Because lists are mutable, changing the shared list object from any of the three references also changes what the other two reference:
>>> X[1] = 'surprise' # Changes all three references!
>>> L
['a', [1, 'surprise', 3], 'b']
>>> D
{'x': [1, 'surprise', 3], 'y': 2}
References are a higher-level analog of pointers in other languages. Although you can’t grab hold of the reference itself, it’s possible to store the same reference in more than one place (variables, lists, and so on). This is a feature—you can pass a large object around a program without generating expensive copies of it along the way. If you really do want copies, however, you can request them:
- Slice expressions with empty limits (L[:]) copy sequences.
- The dictionary and set copy method (X.copy()) copies a dictionary or set.
- Some built-in functions, such as list, make copies (list(L)).
- The copy standard library module makes full copies.
For example, say you have a list and a dictionary, and you don’t want their values to be changed through other variables:
>>> L = [1,2,3]
>>> D = {'a':1, 'b':2}
To prevent this, simply assign copies to the other variables, not references to the same objects:
>>> A = L[:] # Instead of A = L (or list(L))
>>> B = D.copy() # Instead of B = D (ditto for sets)
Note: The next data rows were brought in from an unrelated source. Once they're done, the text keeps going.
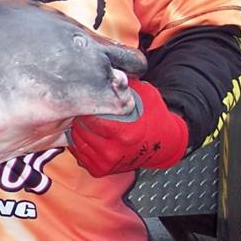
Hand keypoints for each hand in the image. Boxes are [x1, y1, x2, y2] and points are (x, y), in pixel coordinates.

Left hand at [69, 79, 187, 176]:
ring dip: (79, 130)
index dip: (88, 105)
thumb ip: (125, 85)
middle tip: (89, 110)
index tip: (90, 99)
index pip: (90, 117)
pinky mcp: (100, 170)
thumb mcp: (142, 95)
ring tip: (90, 123)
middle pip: (80, 129)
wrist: (164, 143)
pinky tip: (91, 136)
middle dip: (82, 117)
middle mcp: (113, 151)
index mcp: (123, 132)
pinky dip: (81, 144)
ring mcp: (106, 162)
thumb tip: (111, 70)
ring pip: (77, 141)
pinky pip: (79, 154)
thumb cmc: (153, 115)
This way, changes made from the other variables will change the copies, not the originals:
>>> A[1] = 'Ni'
>>> B['c'] = 'spam'
>>>
>>> L, D
([1, 2, 3], {'a': 1, 'b': 2})
>>> A, B
([1, 'Ni', 3], {'a': 1, 'c': 'spam', 'b': 2})
In terms of our original example, you can avoid the reference side effects by slicing the original list instead of simply naming it:
>>> X = [1, 2, 3]
>>> L = ['a', X[:], 'b'] # Embed copies of X's object
>>> D = {'x':X[:], 'y':2}
This changes the picture in Figure 9-2—L and D will now point to different lists than X. The net effect is that changes made through X will impact only X, not L and D; similarly, changes to L or D will not impact X.
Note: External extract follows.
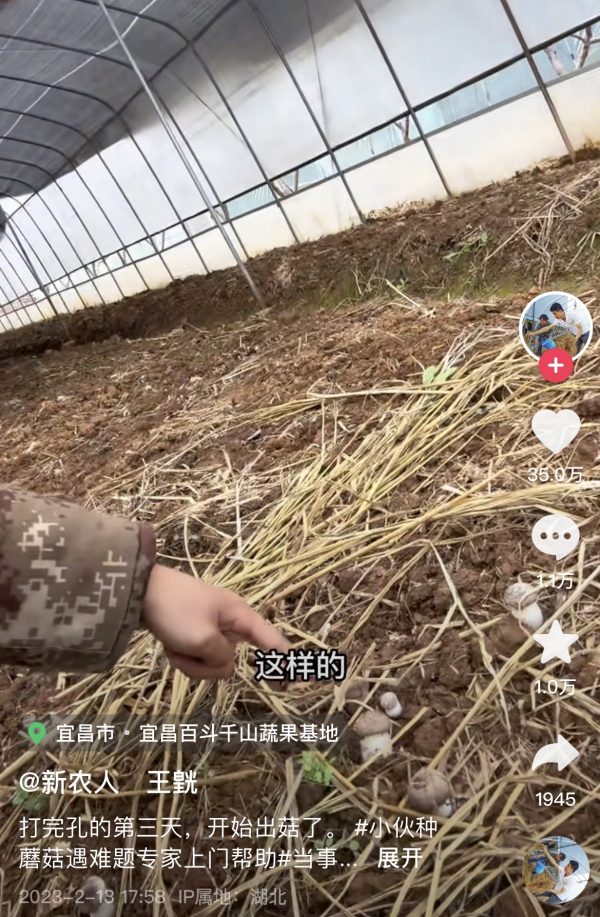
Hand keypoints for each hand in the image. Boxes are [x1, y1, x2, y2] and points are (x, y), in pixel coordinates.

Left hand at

One final note on copies: empty-limit slices and the dictionary copy method only make top-level copies; that is, they do not copy nested data structures, if any are present. If you need a complete, fully independent copy of a deeply nested data structure, use the standard copy module: include an import copy statement and say X = copy.deepcopy(Y) to fully copy an arbitrarily nested object Y. This call recursively traverses objects to copy all their parts. This is a much more rare case, though (which is why you have to say more to make it go). References are usually what you will want; when they are not, slices and copy methods are usually as much copying as you’ll need to do.